Published at 6:02pm 2nd August 2016. (Updated at 6:20pm 2nd August 2016)

One of North Yorkshire's care leavers is fulfilling her ambition to be an investment banker.

Rachel Malik has won a highly competitive scholarship from the Chinese government to study for a Masters degree in World Economics and Chinese Economic Development.

The 21-year-old came into the care of North Yorkshire County Council at the age of eight and has faced some very challenging times since then.

Nevertheless, as a young teenager, she developed a keen interest in banking and world economic affairs.

Originally from Glusburn, near Skipton, Rachel now lives in Haworth and will begin her Masters studies at Beijing Normal University in September.
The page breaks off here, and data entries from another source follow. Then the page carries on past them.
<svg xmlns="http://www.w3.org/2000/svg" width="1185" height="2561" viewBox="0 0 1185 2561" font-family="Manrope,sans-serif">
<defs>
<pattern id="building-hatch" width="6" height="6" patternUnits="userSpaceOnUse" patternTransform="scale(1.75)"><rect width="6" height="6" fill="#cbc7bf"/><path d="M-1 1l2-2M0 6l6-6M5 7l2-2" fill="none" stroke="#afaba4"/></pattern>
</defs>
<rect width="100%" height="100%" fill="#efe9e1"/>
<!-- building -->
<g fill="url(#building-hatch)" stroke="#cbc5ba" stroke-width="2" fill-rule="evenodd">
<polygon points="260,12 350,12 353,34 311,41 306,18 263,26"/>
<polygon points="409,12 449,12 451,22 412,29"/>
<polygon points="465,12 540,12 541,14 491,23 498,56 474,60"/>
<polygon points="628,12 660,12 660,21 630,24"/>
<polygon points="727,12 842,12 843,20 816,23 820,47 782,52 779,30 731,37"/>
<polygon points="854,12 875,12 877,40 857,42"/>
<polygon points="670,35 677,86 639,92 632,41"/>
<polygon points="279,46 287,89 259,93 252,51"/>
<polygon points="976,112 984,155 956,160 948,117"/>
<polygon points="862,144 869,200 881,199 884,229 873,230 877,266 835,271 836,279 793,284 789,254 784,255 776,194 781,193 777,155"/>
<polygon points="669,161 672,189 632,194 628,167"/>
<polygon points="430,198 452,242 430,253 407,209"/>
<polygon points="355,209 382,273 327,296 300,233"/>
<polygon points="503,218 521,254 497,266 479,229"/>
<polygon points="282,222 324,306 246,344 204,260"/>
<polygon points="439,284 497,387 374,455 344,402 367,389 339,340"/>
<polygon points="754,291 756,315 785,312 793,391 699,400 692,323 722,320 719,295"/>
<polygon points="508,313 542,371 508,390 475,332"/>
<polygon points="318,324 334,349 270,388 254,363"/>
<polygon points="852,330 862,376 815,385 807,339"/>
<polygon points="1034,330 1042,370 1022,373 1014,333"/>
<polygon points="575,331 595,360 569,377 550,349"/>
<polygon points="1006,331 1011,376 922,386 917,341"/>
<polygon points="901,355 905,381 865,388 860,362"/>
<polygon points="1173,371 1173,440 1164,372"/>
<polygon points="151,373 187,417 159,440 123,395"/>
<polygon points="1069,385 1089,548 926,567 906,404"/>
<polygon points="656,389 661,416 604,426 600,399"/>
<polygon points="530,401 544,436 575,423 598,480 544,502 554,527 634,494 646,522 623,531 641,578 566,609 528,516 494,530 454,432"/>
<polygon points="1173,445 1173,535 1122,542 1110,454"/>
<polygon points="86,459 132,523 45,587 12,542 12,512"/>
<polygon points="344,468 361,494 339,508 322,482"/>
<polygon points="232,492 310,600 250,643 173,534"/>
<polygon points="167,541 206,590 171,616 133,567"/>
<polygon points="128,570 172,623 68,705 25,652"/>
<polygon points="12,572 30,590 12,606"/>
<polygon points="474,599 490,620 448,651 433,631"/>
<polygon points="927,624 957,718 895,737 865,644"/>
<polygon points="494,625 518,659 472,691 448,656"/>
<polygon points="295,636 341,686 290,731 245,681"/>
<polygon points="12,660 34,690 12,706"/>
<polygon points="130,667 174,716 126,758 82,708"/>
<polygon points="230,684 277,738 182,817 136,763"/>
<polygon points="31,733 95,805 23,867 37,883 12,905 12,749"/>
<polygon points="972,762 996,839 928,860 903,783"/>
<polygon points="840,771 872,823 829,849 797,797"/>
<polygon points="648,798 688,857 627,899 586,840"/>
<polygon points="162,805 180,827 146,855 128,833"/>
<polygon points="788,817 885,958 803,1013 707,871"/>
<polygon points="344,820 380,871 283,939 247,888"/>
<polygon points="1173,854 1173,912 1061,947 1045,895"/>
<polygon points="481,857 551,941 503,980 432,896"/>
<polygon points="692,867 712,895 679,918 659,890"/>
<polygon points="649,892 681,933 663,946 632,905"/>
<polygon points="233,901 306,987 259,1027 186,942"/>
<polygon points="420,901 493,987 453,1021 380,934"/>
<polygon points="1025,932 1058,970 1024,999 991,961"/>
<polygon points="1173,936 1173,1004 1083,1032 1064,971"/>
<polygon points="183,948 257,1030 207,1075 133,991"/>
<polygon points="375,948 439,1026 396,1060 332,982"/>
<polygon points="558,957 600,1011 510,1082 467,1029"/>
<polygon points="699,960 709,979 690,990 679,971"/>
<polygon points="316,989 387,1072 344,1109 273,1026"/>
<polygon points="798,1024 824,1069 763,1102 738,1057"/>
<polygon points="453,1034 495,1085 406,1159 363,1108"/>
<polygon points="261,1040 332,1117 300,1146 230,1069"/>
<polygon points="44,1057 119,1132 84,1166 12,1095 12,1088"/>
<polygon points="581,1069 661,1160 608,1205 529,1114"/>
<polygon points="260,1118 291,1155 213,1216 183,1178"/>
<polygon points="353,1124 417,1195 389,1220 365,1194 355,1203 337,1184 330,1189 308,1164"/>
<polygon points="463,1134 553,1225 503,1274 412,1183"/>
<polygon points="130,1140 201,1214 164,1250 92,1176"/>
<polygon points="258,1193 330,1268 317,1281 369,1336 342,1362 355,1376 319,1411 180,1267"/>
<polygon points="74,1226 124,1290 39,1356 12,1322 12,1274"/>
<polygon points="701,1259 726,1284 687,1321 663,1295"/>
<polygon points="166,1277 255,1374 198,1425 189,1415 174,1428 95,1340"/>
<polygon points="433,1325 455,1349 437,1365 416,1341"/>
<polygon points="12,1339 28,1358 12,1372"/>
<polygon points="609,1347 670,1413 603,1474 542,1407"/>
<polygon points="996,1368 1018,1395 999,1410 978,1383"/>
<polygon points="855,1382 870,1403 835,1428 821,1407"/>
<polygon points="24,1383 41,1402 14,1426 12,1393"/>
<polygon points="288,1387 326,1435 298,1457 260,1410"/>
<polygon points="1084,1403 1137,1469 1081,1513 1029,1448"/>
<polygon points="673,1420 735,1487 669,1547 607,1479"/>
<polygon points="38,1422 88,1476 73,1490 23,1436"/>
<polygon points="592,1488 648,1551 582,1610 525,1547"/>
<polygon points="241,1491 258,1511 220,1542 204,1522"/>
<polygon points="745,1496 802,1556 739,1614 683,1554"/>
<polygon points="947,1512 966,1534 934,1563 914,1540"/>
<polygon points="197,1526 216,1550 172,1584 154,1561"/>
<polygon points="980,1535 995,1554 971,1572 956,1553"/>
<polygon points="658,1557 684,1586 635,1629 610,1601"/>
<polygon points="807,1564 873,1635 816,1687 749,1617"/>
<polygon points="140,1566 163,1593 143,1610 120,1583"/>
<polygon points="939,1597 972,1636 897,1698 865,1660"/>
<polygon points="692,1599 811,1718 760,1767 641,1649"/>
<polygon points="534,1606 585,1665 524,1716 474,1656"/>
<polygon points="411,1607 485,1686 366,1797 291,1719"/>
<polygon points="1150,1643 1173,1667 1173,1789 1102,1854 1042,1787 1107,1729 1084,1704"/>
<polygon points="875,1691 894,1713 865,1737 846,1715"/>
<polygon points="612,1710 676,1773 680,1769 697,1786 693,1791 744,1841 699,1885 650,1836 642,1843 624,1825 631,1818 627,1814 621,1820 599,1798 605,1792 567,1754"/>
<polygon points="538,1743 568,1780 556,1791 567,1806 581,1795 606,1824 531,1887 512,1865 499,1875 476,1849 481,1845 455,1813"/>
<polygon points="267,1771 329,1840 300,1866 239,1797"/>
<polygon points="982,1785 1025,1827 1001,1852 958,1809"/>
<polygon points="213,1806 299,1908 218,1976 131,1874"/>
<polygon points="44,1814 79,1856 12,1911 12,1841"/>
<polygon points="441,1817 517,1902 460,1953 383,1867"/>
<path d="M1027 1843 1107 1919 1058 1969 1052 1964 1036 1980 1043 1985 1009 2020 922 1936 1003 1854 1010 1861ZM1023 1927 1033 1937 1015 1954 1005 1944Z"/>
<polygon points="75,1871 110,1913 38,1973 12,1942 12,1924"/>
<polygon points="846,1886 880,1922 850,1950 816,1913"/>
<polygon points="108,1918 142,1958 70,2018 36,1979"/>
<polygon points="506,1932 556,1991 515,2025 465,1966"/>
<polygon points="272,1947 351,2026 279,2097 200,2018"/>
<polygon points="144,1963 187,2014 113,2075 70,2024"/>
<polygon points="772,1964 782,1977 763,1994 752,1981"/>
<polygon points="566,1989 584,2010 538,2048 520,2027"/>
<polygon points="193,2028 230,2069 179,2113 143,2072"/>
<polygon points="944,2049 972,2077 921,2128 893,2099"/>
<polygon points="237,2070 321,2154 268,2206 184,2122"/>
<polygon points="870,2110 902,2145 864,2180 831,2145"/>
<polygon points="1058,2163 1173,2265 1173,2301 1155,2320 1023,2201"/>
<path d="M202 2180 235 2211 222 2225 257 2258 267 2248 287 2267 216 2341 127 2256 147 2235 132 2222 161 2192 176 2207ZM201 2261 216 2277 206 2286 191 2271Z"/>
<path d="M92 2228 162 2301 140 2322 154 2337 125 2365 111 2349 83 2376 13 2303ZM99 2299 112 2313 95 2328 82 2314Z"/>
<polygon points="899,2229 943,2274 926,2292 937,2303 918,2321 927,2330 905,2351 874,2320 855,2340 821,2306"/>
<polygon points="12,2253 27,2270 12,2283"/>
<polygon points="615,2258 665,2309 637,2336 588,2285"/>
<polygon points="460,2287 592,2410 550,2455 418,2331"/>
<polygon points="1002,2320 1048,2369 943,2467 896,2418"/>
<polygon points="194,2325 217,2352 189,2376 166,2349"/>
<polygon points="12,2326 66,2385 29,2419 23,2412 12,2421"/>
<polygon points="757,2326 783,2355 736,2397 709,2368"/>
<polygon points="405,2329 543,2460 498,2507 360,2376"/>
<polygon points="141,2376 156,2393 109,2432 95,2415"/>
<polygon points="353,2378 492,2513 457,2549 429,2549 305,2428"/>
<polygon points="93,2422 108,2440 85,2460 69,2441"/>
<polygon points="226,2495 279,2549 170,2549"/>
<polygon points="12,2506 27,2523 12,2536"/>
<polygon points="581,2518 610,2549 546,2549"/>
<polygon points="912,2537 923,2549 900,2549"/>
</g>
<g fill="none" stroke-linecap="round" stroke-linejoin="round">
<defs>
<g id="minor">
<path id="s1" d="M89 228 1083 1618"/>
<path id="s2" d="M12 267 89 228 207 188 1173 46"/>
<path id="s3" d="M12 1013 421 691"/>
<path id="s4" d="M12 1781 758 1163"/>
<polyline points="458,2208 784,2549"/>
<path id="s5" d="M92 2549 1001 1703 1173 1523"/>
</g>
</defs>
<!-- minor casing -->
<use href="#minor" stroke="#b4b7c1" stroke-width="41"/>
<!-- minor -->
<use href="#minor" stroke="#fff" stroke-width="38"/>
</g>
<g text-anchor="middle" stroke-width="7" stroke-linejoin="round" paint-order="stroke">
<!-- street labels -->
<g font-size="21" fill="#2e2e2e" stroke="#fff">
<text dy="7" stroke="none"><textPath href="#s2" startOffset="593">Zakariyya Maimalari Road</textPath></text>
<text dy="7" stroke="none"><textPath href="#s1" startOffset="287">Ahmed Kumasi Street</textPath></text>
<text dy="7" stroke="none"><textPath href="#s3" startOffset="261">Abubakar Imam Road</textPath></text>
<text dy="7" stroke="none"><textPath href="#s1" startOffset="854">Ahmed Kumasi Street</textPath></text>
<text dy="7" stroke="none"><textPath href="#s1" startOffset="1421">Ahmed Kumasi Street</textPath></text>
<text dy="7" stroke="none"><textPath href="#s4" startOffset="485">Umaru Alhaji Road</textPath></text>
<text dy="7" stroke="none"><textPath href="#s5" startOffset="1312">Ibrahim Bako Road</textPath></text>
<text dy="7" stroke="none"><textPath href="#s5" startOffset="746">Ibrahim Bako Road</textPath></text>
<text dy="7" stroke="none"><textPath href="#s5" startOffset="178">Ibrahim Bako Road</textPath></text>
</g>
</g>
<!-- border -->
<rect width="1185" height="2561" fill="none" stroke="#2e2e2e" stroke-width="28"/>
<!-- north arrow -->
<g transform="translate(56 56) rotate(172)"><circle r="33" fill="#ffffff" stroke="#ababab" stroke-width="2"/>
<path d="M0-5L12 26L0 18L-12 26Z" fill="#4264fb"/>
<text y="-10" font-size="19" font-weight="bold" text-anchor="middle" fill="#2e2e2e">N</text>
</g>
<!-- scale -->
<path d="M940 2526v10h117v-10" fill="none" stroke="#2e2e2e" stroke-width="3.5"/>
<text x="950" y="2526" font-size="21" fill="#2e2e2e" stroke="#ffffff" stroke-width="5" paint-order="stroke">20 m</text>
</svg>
It's the second time that she's secured a scholarship to study in China.

Rachel has chalked up a long line of impressive awards and internships since the age of 17.

After her GCSEs, she was selected to take part in J.P. Morgan's Aspiring Professionals Programme in 2012.

In 2015, she gained a summer internship at Silicon Valley Bank.

She also reached the top 10 in the Undergraduate of the Year: Future Business Leader Award 2016.

Rachel has paid particular tribute to Skipton Girls' High School, which took her on in the sixth form after she failed her AS-levels at her previous school.

She said: "I was going through a bad time when I took my AS-levels and I am so grateful to Skipton Girls' High and my care workers for believing in me and giving me the second chance to take my A-levels in one year."

Rachel has been telling Stray FM about her latest venture:

North Yorkshire County Council has been ahead of the game in its support for young people in the care system as they move into adult life.

It was one of the first authorities to enable them to remain with foster families until the age of 21 as part of a scheme called 'Staying Put' and to be supported by the leaving care team through education and training until the age of 25.

Young people in care who go on to higher education are supported by a key worker who will accompany them to university and visit as needed.

Kate Barraclough, a manager for North Yorkshire's Leaving Care Service, said: "Our ethos is that we don't want our young care leavers to be facing major milestones on their own - like turning up to halls of residence for the first time - unless they want to. They know the support is there when they need it. We have a very committed team.

"We want the young people in our care to achieve the best they can and that means giving them the right support at the right time. The nature of the support we give enables many of our care leavers to do very well and we are very proud of them."

All young people in care who attend university get a package of financial support from North Yorkshire amounting to £9,000 over three years, which is over four times the amount offered by many other authorities.

Rachel has already come to the attention of Isabelle Trowler, England's Chief Social Worker, who met her during a visit to North Yorkshire and sees her case as an outstanding example of what care leavers can achieve with the right support.

County Councillor Janet Sanderson, North Yorkshire's Executive Member for the Children and Young People's Service, said: "We are incredibly proud of Rachel's achievements. Rachel came under the care of North Yorkshire aged eight and has faced tough challenges in her life, but she has overcome these difficulties and we have worked with her to make sure she achieved her great potential.

"This is a fantastic opportunity for Rachel and a wonderful testament to her determination, courage and intelligence."

Before heading out to Beijing in September, Rachel has secured a summer placement funded by the British Council to study social entrepreneurship and social change in New Delhi.